In Ludington, Floracraft will convert a training room to a half-day vaccine clinic for employees and family members next week.

To up the ante, the craft and floral foam manufacturer is offering $50 gift cards to any of the estimated 225 employees who get a vaccine at the clinic, said James Morkert, director of Floracraft’s human resources department.

Many employees already have their vaccine, and they’re eligible for a gift card, too, he said. But others have been hesitant, and their personal and work lives mean they’re busy, too.

“We hope those individuals who are on the fence now will see that ‘it’s here,’ and ‘it’s easy,’” he said.

Casinos, hotels, stores?

Building partnerships with local businesses is critical, said Oleniczak, the health officer for the 10 central Michigan counties.

The Little River Casino Resort in Manistee, collaborating with the Little River Band of Ottawa Indians and Munson HealthCare, will offer vaccines next week to employees and visitors. 

To sweeten the deal, the casino is offering $10 in free play to those who get vaccinated.

And the Double JJ Resort in Rothbury is opening as a vaccine site next week, so that public health nurses can offer to vaccine staff, family members and guests, Oleniczak said.

They’ll get at least a first dose, she said, before the start of the tourist season on Memorial Day weekend.

Meanwhile, health department interns are being trained to ask individuals at dollar stores, food pantries and laundromats about their interest in a vaccine. If they don’t have internet access, the interns can help them get scheduled on-the-spot.

Or, if customers are not interested, the interns can glean information about what might change their minds.

All of this is person-by-person, ground-level work to better understand how to reach out to hesitant Michiganders, Oleniczak said.

“It’s really a survey to find out: ‘What do you think it would take to encourage people to get a vaccine?’ and ‘If we had one out here in your community, would you think people would come?’” she said.

High school clinics

Some health departments are working with local high schools, again leveraging the angle of making vaccines more convenient. 
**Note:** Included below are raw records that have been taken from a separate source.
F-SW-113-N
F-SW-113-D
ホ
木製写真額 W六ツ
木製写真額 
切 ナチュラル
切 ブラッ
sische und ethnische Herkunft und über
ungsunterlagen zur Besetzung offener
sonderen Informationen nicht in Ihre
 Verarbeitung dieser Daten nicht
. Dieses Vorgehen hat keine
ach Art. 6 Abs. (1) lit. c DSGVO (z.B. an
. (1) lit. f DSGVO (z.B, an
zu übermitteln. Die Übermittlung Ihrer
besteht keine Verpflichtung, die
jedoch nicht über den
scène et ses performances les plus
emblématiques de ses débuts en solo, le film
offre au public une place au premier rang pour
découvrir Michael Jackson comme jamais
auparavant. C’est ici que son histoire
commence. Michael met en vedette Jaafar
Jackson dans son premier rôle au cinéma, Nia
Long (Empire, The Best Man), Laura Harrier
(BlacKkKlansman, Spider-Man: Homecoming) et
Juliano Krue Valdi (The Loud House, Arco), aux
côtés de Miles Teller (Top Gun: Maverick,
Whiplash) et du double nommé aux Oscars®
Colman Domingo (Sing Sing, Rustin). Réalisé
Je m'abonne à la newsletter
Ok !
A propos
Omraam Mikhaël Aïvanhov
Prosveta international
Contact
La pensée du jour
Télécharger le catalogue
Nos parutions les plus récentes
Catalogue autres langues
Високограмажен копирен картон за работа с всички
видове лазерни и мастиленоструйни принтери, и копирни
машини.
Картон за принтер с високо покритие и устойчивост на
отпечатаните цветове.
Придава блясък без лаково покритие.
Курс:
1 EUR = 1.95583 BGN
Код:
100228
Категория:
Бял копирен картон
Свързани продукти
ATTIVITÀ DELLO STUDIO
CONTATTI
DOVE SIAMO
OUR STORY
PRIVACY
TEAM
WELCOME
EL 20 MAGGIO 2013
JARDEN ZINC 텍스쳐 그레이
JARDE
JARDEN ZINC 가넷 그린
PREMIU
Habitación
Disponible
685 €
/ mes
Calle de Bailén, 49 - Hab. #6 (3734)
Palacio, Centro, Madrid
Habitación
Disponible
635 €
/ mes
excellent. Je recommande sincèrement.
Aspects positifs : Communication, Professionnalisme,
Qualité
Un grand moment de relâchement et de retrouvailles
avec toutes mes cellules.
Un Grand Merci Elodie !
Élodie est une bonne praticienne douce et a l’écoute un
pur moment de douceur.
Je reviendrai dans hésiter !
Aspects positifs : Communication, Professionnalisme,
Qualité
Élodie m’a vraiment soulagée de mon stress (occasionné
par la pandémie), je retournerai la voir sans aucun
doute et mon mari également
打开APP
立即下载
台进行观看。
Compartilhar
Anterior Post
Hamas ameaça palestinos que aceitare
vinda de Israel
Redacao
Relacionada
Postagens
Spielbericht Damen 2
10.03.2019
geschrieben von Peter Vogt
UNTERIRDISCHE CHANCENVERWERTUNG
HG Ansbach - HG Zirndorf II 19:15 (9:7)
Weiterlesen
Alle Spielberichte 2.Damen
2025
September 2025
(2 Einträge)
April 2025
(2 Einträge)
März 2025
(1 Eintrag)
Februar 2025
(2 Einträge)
Working with rural Kingsley High School, south of Traverse City, Thursday, public health nurses were scheduled to offer the Pfizer vaccine — the only one of the three approved COVID vaccines authorized for 16- and 17-year-olds. 

They’re racing against a school calendar. Individuals must wait three weeks before getting a second dose.

Superintendent Keith Smith said public health authorities understandably made vaccines available earlier this year where they could give out the most — in Traverse City and other towns, he said.

But now they’re reaching bedroom communities like Kingsley, Smith said, and it’s the school district’s “responsibility” to help make the vaccines available as soon as possible.

Required? Maybe later.

While some colleges and universities are requiring or plan to begin requiring in the fall vaccines among students who live on campus, employers for now have stopped short of mandating vaccines. That includes hospitals that require staff to get other vaccines, such as for the flu. 

“When this first started, there was not enough (COVID) vaccine for everyone,” Dr. Christine Nefcy, chief medical officer at Munson Healthcare, noted this week during a news conference.

“It would have been inappropriate for us to require something that we didn't have enough of,” she said.

Moreover, the approved COVID-19 vaccines are still not fully approved by federal regulators; rather the U.S. Food and Drug Agency gave the three vaccines “emergency use authorization’ during a pandemic and after less than a year of clinical trials.

That puts any vaccine mandate on shaky legal ground, Nefcy and others have said.

Still, as supplies increase and if the vaccines get full approval from the FDA, mandates for school or for employment “could be in the realm of possibility” for some employers or schools in the future, said Lisa Peacock, the health officer of  Benzie-Leelanau District Health Department and the Health Department of Northwest Michigan.